Poster Presentation Clinical Oncology Society of Australia Annual Scientific Meeting 2018

Piperacillin/Tazobactam Use for Non-Neutropenic Fever in a Tertiary Hospital Medical Oncology Department (#205)

Sean Hill 1 , Jasotha Sanmugarajah 1 , Nicholas Lintell 1 , Kylie Alcorn 1
  1. Queensland Health, Gold Coast University Hospital, Southport, Q, Australia


Piperacillin/Tazobactam is the first line broad spectrum antibiotic for treatment of febrile neutropenia in many Australian hospitals. Increasingly, its use has been transposed to the treatment of oncology patients with non-neutropenic fever due to its ease of administration and broad-spectrum coverage.  However, this is often against antibiotic prescribing guidelines.  Broad-spectrum antibiotic use can lead to an increased incidence of antibiotic-related diarrhea and an increased rate of infection with multi-resistant organisms. 

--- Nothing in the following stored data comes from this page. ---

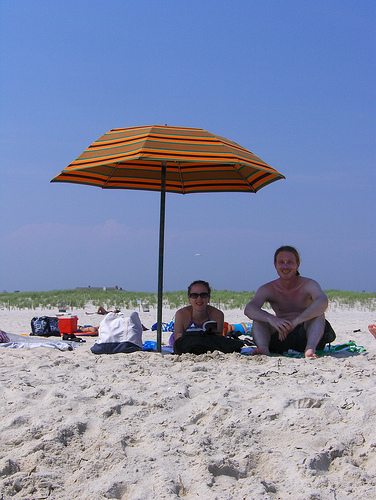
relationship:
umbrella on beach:
[49, 122, 286, 354] [4, 292, 364, 497]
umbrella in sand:
[49, 122, 286, 354] [23, 337, 361, 490]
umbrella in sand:
[49, 122, 286, 350] [0, 307, 363, 498]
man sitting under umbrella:
[244, 245, 329, 358] [49, 122, 286, 354]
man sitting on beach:
[244, 245, 329, 358] [4, 292, 364, 497]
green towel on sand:
[331, 335, 362, 360] [323, 350, 363, 383]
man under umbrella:
[244, 245, 329, 358] [47, 110, 299, 212]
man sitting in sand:
[244, 245, 329, 358] [0, 307, 363, 498]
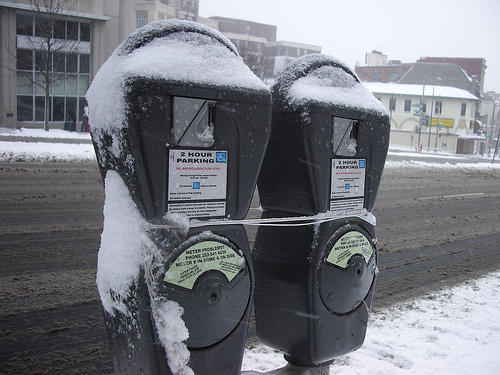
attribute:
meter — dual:
[82, 17, 274, 374]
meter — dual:
[252, 51, 392, 373]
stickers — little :
[163, 145, 371, 219]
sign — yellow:
[424, 114, 454, 128]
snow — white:
[401, 317, 488, 372]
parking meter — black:
[82, 15, 273, 373]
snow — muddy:
[398, 311, 491, 368]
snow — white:
[122, 37, 254, 90]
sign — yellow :
[429, 118, 456, 128]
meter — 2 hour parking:
[71, 10, 393, 374]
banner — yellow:
[411, 99, 481, 146]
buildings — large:
[2, 0, 496, 150]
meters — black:
[78, 9, 401, 374]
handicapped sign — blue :
[209, 149, 234, 171]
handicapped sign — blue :
[348, 149, 368, 176]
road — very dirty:
[1, 156, 499, 369]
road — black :
[372, 160, 478, 294]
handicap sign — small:
[213, 148, 230, 166]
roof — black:
[350, 56, 484, 88]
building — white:
[354, 78, 484, 166]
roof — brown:
[359, 57, 489, 95]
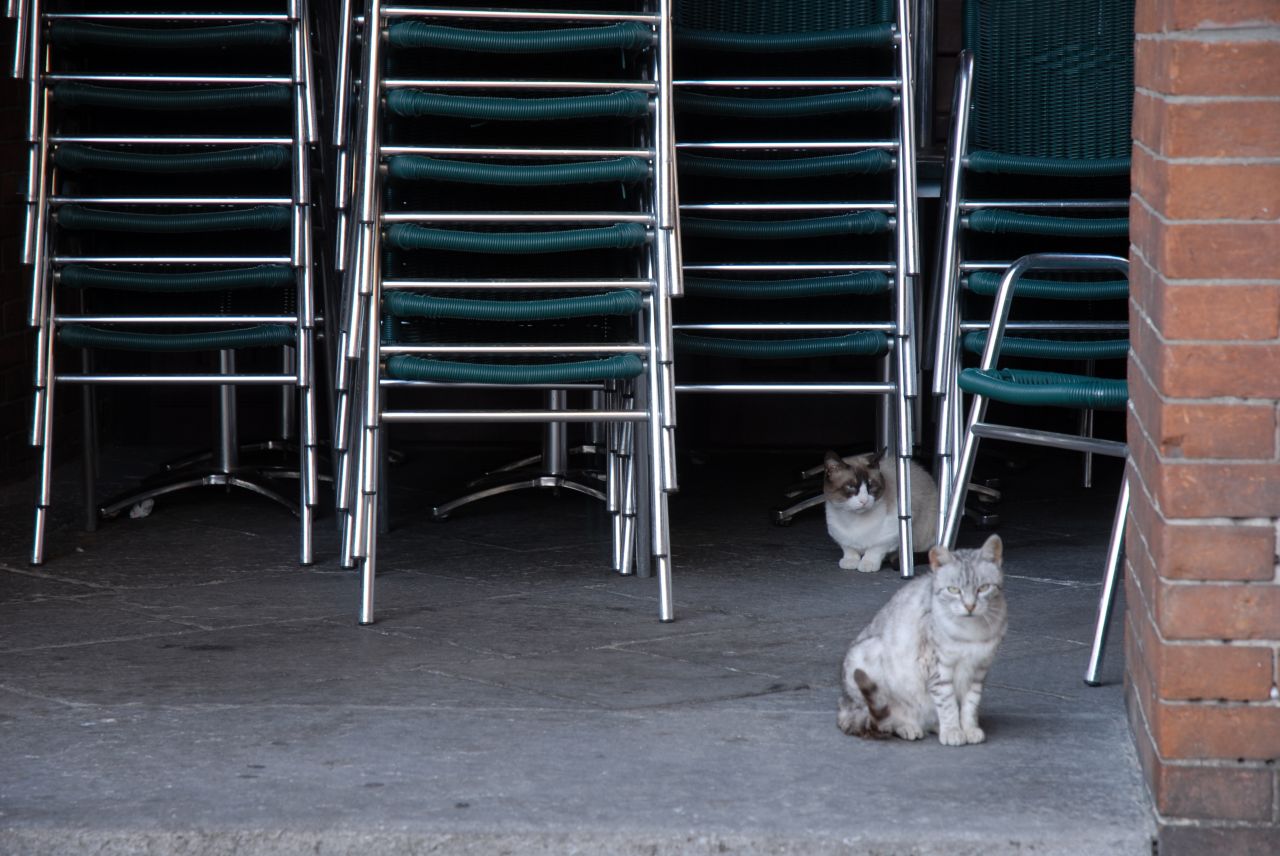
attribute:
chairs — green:
[17, 0, 388, 570]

We performed a clinical audit of Piperacillin/Tazobactam use over a 9 month period in Gold Coast University Hospital medical oncology inpatients. Included patients were febrile and non-neutropenic (absolute neutrophil count >1.0) at presentation.  Piperacillin/Tazobactam use was assessed by reviewing patient medication charts.  Patients were categorised by potential sources of sepsis based on their admission clerking.  Piperacillin/Tazobactam use was classified as appropriate or inappropriate based on the national therapeutic guidelines for antibiotics.


1160 patient admissions were audited in total. Of these, 269 (23.2%) admissions were for a febrile illness.  219 patients met the inclusion criteria for non-neutropenic fever.  Piperacillin/Tazobactam was prescribed inappropriately in 87.3% of these patients.  There was little variation in prescription habits from month to month.  Piperacillin/Tazobactam was most commonly prescribed for presumed respiratory causes of fever; with many of these occasions occurring in the winter months.  Only 5 patients in the cohort were neutropenic at 48 hours after admission.


Febrile, non-neutropenic patients make up a significant proportion of medical oncology admissions. Piperacillin/Tazobactam was prescribed inappropriately for the majority of these patients.  We hope that this data will help us educate doctors to guide more appropriate antibiotic prescription to lead to improved patient outcomes.